ページ抜粋:
·····

PHP のコア: ハッカーの手引き
PHP Manual

関数の作成

PHP では関数とメソッドはだいたい同じ形式で、メソッドは単にスコープが限定された関数でしかありません。 つまり、そのメソッドが属するクラスエントリのスコープになるということです。 クラスエントリについては、このマニュアルの別のページで説明します。 このセクションの目的は、関数やメソッドの内部構造を紹介することです。 関数を定義したり、変数を受け取ったり、PHP プログラマーに値を返したりする方法を説明します。

関数の内部構造は、それほど単純ではありません。

PHP_FUNCTION(hackers_function) {
  /* 受け取る引数をここで指定します */
  long number;
  
  /* 引数を受け取ります */
  if (zend_parse_parameters(ZEND_NUM_ARGS() TSRMLS_CC, "l", &number) != SUCCESS) {
      return;
  }
  
  /* 何かの作業をします */
  number *= 2;
  
  /* 戻り値を設定します */
  RETURN_LONG(number);
}

プリプロセッサの PHP_FUNCTION(hackers_function) 命令は、 次のような宣言に展開されます。

void zif_hackers_function(INTERNAL_FUNCTION_PARAMETERS)

INTERNAL_FUNCTION_PARAMETERS はマクロとして定義されており、 次の表のようになります。

INTERNAL_FUNCTION_PARAMETERS
型と名前 説明 アクセス用マクロ
int ht ユーザーから実際に渡されたパラメータの数 ZEND_NUM_ARGS()
zval *return_value PHP 変数へのポインタ。ここに、ユーザーへの戻り値を設定します。 デフォルトの型は IS_NULL です。 RETVAL_*, RETURN_*
zval **return_value_ptr PHP に参照を返すときには、ここに変数へのポインタを設定します。 参照を返すことはお勧めしません。  
zval *this_ptr メソッド呼び出しの場合は、$this オブジェクトを保持する PHP 変数を指します。 getThis()
int return_value_used 返り値を呼び出し元が使うかどうかを示すフラグ。  

明確にするために、完全に展開した PHP_FUNCTION(hackers_function) のドキュメントを示します。

void zif_hackers_function(int ht, zval* return_value, zval** return_value_ptr, zval* this_ptr, int return_value_used)

this_ptr の存在を奇妙に感じるかもしれません。クラスの詳細は後ほど説明するとして、ここでは PHP_METHOD(MyClass, hackersFunction) の結果が次のような宣言になることを示しておけば十分でしょう。

void zim_MyClass_hackersFunction(INTERNAL_FUNCTION_PARAMETERS)

·····

記録データ:

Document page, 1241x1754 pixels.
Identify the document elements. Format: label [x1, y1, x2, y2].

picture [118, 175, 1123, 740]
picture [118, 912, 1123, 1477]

·····

資料に関する設問:
**1)** 「関数の作成」の本文によると、return_value のデフォルトの型は何ですか。
**2)** 「関数の作成」の本文のうち、「INTERNAL_FUNCTION_PARAMETERS はマクロとして定義されており、 次の表のようになります。」という語句を含むところから始め、「int return_value_used 返り値を呼び出し元が使うかどうかを示すフラグ。」の後で終わる部分を書き写してください。その際、「呼び出し元」を「呼び出し側」に入れ替えてください。

解答例:
**1)** IS_NULL です。

**2)**
INTERNAL_FUNCTION_PARAMETERS はマクロとして定義されており、 次の表のようになります。

INTERNAL_FUNCTION_PARAMETERS
型と名前 説明 アクセス用マクロ
int ht ユーザーから実際に渡されたパラメータの数 ZEND_NUM_ARGS()
zval *return_value PHP 変数へのポインタ。ここに、ユーザーへの戻り値を設定します。 デフォルトの型は IS_NULL です。 RETVAL_*, RETURN_*
zval **return_value_ptr PHP に参照を返すときには、ここに変数へのポインタを設定します。 参照を返すことはお勧めしません。  
zval *this_ptr メソッド呼び出しの場合は、$this オブジェクトを保持する PHP 変数を指します。 getThis()
int return_value_used 返り値を呼び出し側が使うかどうかを示すフラグ。